F4FXL · January 21, 2024, 3:55pm

@egc The other side of the wireguard accepts portforward, the IP I actually get on the other side is a public one. The OpenVPN has no routing to wan, it is just used to access some machines. Whenever I move the hamwan interface in to the wan zone port forwarding is working. I am already using pbr to route some of the trafic through hamwan, this is working fine and is not depending on which zone the hamwan interface is in.

@trendy
I can see the packets coming in using tcpdump.... I need to continue investigating from here.... Yet it is weird that all is fien when hamwan interface is moved to the wan zone

F4FXL · January 21, 2024, 7:40pm

@trendy using tcpdump I was able to determine following:
outgoing packets are going through wan interface but with the IP of hamwan....
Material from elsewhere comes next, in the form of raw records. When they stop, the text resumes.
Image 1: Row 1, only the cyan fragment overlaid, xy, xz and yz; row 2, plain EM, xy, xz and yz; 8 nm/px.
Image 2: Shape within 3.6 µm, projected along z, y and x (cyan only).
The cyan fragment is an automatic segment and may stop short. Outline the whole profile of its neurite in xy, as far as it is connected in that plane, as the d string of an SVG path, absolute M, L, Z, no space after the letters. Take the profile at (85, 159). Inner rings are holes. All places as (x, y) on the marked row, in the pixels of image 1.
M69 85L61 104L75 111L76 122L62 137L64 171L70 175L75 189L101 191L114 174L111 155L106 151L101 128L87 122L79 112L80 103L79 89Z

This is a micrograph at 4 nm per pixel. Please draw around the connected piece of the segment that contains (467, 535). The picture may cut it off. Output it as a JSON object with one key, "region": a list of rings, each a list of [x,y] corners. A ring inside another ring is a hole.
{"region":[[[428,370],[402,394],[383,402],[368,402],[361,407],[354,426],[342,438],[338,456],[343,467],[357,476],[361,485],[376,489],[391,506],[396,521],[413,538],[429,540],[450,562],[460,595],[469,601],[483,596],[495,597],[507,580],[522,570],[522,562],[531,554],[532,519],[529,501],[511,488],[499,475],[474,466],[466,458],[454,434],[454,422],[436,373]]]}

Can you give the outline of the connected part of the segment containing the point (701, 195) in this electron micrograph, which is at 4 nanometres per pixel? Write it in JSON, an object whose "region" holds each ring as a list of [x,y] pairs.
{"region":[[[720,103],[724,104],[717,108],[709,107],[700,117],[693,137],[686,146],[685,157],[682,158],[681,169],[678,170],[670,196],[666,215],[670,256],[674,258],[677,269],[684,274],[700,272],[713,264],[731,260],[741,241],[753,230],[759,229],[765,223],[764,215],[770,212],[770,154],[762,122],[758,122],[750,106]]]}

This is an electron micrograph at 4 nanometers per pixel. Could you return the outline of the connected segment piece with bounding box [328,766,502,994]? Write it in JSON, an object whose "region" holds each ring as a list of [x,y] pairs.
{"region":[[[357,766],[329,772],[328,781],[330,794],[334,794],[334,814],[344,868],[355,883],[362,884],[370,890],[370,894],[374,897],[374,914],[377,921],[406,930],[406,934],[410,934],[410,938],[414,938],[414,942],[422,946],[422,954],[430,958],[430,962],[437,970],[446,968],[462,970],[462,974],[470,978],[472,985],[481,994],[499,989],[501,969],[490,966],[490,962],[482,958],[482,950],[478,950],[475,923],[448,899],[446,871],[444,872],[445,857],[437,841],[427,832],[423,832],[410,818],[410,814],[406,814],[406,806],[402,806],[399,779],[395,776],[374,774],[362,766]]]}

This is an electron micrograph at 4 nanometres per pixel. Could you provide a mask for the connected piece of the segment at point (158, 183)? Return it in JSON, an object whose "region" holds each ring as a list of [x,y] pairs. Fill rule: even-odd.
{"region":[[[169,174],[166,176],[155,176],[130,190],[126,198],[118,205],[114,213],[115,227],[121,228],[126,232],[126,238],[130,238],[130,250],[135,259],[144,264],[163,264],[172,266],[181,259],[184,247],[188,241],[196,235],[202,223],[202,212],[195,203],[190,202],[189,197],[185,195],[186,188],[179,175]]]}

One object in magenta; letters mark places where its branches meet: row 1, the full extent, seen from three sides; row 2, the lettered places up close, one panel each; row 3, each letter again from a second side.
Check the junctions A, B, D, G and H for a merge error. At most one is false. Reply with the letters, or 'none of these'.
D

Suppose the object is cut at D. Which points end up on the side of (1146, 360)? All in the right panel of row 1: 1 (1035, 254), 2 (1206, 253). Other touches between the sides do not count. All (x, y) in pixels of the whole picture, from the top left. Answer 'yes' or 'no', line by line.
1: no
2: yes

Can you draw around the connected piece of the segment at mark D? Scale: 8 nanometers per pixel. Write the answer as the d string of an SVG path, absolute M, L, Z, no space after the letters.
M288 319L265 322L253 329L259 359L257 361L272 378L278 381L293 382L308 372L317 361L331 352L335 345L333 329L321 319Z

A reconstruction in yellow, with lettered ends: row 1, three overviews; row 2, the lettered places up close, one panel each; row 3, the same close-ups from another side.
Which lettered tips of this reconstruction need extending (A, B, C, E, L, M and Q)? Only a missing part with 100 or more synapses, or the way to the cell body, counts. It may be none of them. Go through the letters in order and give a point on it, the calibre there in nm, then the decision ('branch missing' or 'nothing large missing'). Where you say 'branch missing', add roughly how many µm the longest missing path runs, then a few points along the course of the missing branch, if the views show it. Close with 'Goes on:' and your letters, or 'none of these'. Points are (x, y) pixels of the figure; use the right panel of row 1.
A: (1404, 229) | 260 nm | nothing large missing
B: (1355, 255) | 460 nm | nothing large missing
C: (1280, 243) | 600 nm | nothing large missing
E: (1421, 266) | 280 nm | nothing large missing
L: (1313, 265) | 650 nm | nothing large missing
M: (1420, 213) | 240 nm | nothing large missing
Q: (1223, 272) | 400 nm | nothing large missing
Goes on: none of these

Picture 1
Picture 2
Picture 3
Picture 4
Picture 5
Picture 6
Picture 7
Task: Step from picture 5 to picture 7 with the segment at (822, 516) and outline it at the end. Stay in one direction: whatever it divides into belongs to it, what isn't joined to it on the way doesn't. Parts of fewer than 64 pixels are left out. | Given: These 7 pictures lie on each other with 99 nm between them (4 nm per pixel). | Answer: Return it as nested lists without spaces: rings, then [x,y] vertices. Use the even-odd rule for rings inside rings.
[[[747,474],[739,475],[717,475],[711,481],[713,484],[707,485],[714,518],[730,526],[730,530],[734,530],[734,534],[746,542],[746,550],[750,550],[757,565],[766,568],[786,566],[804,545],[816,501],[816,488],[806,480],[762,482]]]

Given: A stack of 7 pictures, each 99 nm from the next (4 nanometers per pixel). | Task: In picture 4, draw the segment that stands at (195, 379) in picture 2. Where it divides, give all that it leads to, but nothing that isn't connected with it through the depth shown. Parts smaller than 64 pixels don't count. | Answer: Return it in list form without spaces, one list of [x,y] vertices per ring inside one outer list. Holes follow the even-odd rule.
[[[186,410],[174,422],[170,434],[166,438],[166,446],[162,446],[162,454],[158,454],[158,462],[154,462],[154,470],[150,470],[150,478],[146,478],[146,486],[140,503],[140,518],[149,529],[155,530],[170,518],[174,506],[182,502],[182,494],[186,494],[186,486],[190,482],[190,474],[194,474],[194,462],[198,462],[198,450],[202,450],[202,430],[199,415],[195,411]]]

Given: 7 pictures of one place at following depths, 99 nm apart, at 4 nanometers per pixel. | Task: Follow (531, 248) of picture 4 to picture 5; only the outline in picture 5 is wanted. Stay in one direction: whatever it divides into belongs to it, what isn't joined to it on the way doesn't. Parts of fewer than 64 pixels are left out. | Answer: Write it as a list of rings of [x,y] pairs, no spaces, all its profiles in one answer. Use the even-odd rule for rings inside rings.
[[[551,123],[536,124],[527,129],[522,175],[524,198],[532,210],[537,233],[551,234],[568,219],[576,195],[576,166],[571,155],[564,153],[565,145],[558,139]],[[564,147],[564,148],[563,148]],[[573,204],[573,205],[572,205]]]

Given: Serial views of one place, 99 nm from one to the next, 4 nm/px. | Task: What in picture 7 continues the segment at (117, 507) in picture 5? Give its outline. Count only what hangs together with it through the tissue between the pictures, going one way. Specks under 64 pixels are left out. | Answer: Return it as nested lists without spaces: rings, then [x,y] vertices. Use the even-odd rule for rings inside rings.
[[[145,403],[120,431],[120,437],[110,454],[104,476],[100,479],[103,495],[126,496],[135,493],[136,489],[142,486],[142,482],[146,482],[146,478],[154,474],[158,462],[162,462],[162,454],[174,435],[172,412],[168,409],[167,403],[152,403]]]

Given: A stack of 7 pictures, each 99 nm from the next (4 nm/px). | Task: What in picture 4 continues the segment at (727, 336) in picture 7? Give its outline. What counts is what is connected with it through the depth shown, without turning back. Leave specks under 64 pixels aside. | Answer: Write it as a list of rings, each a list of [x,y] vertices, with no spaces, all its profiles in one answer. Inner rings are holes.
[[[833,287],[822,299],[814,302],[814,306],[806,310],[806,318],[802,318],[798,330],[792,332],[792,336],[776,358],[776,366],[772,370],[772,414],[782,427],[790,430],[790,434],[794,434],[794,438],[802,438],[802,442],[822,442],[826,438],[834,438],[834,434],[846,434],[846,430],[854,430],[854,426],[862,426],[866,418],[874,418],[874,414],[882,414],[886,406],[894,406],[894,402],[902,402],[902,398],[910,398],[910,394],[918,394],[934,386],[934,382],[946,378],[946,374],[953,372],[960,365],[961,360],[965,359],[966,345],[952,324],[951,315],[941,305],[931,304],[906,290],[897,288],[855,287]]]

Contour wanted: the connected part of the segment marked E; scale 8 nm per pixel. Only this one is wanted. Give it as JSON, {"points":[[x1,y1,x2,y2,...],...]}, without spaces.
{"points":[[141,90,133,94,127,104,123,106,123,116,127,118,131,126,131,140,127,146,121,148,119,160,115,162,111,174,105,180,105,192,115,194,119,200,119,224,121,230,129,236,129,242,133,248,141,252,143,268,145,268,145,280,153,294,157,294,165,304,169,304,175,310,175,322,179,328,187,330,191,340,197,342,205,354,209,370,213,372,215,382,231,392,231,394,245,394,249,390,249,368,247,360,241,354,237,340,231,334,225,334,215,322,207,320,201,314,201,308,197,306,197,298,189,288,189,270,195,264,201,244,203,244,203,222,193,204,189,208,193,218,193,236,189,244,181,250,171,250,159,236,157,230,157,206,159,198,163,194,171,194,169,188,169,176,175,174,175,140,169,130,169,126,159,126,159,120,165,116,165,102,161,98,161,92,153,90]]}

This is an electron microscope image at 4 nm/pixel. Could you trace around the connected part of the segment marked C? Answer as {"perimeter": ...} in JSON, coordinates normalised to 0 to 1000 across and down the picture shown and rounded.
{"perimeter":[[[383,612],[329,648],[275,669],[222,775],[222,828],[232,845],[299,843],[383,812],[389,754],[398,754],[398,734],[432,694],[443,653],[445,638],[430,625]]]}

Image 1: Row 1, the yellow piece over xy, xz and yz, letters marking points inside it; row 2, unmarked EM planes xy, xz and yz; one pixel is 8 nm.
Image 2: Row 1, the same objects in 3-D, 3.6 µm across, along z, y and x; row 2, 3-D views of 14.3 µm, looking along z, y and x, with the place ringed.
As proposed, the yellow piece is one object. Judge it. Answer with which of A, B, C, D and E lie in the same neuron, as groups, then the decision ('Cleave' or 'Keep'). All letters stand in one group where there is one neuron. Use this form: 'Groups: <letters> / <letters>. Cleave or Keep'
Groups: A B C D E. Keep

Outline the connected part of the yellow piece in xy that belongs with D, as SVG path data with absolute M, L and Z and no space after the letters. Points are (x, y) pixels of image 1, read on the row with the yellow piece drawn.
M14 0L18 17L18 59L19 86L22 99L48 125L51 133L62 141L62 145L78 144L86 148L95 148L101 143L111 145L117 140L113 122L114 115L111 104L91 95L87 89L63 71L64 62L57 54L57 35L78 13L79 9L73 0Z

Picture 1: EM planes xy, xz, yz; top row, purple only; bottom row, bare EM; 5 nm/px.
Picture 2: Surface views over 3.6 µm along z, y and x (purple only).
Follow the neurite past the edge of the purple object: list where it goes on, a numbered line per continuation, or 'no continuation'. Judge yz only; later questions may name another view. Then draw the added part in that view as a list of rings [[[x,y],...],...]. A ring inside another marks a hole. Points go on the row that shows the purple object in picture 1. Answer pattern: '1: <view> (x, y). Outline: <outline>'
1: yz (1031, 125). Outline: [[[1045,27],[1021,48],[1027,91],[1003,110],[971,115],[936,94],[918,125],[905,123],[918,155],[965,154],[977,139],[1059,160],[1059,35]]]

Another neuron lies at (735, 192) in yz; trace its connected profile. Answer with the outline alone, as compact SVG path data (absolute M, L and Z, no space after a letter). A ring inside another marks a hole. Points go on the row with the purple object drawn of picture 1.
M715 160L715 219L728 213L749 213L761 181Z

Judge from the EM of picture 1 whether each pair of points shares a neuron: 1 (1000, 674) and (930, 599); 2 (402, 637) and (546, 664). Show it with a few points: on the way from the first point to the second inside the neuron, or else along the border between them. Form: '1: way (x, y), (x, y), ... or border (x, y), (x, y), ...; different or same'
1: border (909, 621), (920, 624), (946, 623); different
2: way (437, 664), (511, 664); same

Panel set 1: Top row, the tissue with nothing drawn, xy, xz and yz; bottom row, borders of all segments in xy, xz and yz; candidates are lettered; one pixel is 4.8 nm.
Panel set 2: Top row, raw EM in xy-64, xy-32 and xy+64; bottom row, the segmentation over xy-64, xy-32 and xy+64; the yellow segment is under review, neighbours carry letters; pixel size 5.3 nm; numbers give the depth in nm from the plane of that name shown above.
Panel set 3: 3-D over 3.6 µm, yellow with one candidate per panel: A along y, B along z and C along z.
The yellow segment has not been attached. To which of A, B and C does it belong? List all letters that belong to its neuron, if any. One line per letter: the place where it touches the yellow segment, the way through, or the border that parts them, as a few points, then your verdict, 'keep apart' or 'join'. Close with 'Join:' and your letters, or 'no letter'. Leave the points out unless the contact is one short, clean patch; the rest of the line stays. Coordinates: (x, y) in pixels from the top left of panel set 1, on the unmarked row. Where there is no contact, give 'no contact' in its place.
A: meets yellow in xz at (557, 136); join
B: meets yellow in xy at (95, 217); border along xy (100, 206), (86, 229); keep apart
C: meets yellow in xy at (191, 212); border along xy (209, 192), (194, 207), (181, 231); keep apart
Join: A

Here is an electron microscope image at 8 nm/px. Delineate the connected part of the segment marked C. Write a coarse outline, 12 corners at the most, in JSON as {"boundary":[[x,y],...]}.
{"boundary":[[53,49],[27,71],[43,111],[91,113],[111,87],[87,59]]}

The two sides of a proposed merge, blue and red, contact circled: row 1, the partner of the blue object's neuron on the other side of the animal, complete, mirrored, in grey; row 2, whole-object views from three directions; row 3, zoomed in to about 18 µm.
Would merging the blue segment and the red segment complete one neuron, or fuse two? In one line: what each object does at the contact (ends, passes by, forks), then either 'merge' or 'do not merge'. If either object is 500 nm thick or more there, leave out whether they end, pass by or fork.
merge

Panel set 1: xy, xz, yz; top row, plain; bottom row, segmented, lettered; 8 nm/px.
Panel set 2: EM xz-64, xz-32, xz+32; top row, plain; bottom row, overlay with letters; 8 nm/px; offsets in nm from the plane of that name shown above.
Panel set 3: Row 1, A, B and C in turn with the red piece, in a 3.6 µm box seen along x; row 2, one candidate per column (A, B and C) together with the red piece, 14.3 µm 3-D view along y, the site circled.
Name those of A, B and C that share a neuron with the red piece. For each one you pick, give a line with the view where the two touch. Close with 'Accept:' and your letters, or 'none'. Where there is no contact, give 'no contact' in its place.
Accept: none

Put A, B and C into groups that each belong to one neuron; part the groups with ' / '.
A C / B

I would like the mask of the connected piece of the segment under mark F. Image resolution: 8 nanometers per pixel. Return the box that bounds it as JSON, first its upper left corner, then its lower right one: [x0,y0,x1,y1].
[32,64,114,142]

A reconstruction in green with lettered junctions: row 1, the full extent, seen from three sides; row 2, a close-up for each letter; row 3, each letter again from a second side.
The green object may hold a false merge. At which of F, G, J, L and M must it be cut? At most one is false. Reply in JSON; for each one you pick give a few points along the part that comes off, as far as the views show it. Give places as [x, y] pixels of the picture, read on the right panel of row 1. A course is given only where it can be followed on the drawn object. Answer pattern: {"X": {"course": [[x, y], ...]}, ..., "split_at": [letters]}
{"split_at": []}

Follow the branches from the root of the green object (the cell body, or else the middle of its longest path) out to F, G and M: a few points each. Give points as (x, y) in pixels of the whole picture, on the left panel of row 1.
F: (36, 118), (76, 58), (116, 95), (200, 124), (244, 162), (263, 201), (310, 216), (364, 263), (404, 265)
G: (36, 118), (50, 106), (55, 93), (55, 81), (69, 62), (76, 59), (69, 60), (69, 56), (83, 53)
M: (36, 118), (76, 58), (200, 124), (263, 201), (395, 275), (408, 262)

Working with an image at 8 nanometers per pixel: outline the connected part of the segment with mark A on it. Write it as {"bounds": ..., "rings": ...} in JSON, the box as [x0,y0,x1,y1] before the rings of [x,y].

Adding proper PBR rules made everything work....

For this scenario to work I have to accept that some hosts exclusively are accessed the internet through either wan or hamwan. Having them on both would require some addtional NATing witchery I guess.

egc · January 21, 2024, 8:36pm

You can work with source an destination ports for your pbr so you can actually have a lan client which route some traffic via the vpn and some via wan as set by port.

F4FXL · January 21, 2024, 9:01pm

In the end it is just fine tuning of what I have. Yet, I need more magic to have same service available on both zones.